_OPDRACHT 1:_
Noteer elke regel uit de lijst waarin het woord "azim" voorkomt. Let daarbij op hoofdletters en kleine letters.

_GECITEERDE TEKST:_
========================================================================

Vanmorgen wil ik wel even uw restaurateur zijn… (Ik hoop maar dat ik u niet verveel…)

Een herder is een grensganger, een randfiguur, iemand die er eigenlijk niet bij hoort. Wij, de anderen, wij hebben ons gevestigd, wij onderhouden de grond en wij zorgen voor onszelf door goed te zijn voor de grond. Wij wonen hier vast, in gebouwde huizen. Jullie herders, nomaden ben je, jullie wonen in tenten, jullie trekken maar wat rond, als het land uitgeput is, ga je weer verder, zonder je zorgen te maken over wat je achterlaat. Jullie herders vormen in wezen een bedreiging voor ons. Dat is bij uitstek de agrarische cultuur tegenover de nomadische cultuur. In de gevestigde agrarische cultuur is de herder verdacht. De boeren tegen de herders.
Die tegenstelling speelt al eeuwen lang, vooral in het overgangsgebied tussen de woestijn en het cultuurland.

Die tegenstelling bestond tussen de Indianen van Noord-Amerika en de blanke kolonisten in de achttiende en negentiende eeuw. De Indianen erkenden de aanspraken van de blanken niet op het land, dat in hun beleving toch van iedereen was. ´De grote Geest heeft het land toch aan iedereen gegeven?!´, zeiden ze. Die tegenstelling vind je nog tussen de inheemse bevolking van het Amazonegebied en de planters van de sojaplantages in Brazilië. Nomaden hebben, net als de Indianen toen, geen ‘eigen grond’, ze kennen het woord ‘bezit’ niet eens. En de boeren overvallen hen met begrippen als bezit en eigendom. Ze spreken elkaars taal absoluut niet. Dit alles is reden genoeg voor veel onbegrip en misverstand. Boeren en herders zijn als water en vuur voor elkaar.

Shepherd and Sheep’ (AntonMauve, Cincinnati Art Museum)

Maar goed, lange inleiding… Herders zijn voor boeren (voor ons?!) grensgangers en randfiguren. Het is een hard bestaan. De enige voorzieningen die er zijn, schep je zelf, door ze te zoeken en er zelf voor op te komen, bijvoorbeeld als je water nodig hebt voor de schapen. Er is geen back-up, niemand die voor je zorgt, niemand die voor jou de ideale omstandigheden creëert. Je moet alles zelf doen. Een goede herder komt zelf op voor de schapen, zoekt dus ook het per ongeluk afgedwaalde schaap. Hij moet wel, er is niemand anders! En is er blij mee het te hebben terug gevonden. Er is een volledige toevertrouwensrelatie tussen de herder en zijn schapen. Ze weten van elkaar dat ze elkaar nodig hebben. Dat is volstrekt wederkerig. Daar zit niets tussen, het is één op één. In de wildernis staat er niets tussen wilde dieren en de schapen dan alleen de herder (met zijn hond). De herder is de muur waarachter je kunt schuilen, de herder is je enige bescherming.

========================================================================

_GETOONDE GEGEVENS:_
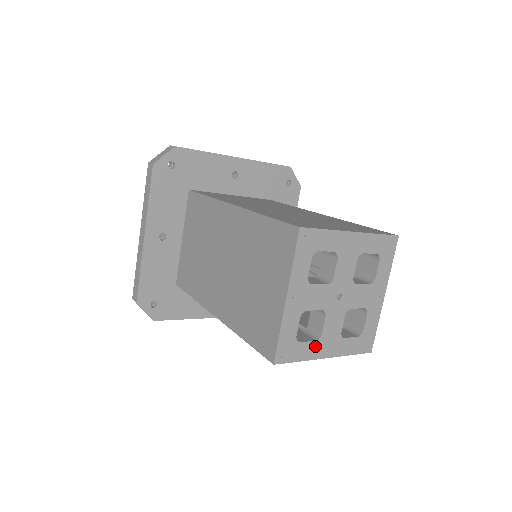
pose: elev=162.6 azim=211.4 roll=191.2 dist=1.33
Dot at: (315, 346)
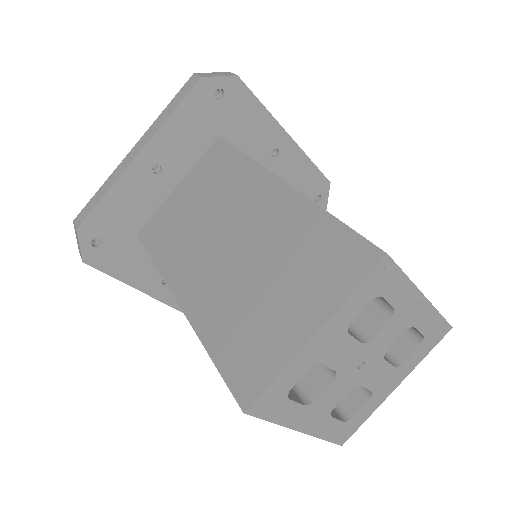
Dot at: (299, 411)
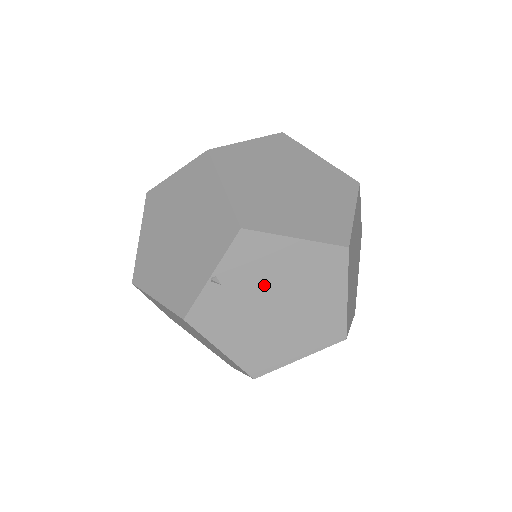
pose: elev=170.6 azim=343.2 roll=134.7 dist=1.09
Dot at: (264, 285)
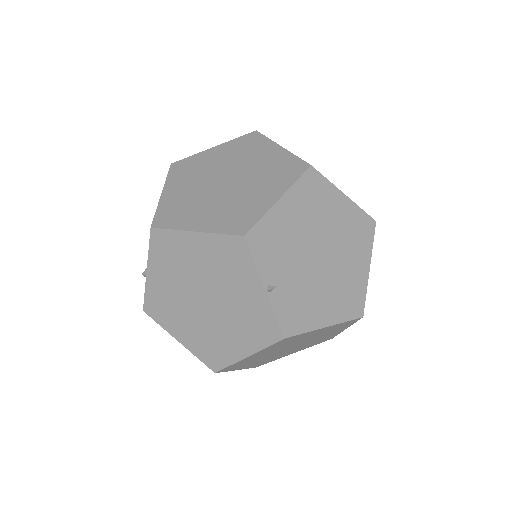
Dot at: (298, 252)
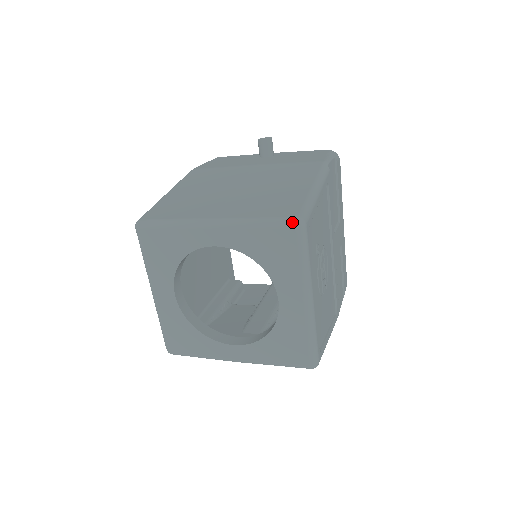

========================================================================

_OPDRACHT 2:_
Stemmen de volgende beweringen overeen met de tekst over herders? Beantwoord elke bewering met ja of nee en citeer letterlijk de woorden uit de tekst die de doorslag geven.
(a) De Indianen erkenden de aanspraken van de blanken op het land.
(b) De tegenstelling tussen boeren en herders speelt vooral in het overgangsgebied tussen de woestijn en het cultuurland.
(c) De gevestigde bewoners wonen in tenten.

_JUISTE ANTWOORD 1:_
pose: elev=162.6 azim=211.4 roll=191.2 dist=1.33
pose: elev=170.6 azim=343.2 roll=134.7 dist=1.09

_JUISTE ANTWOORD 2:_
(a) Nee: "De Indianen erkenden de aanspraken van de blanken niet op het land".
(b) Ja: "vooral in het overgangsgebied tussen de woestijn en het cultuurland".
(c) Nee: "Wij wonen hier vast, in gebouwde huizen."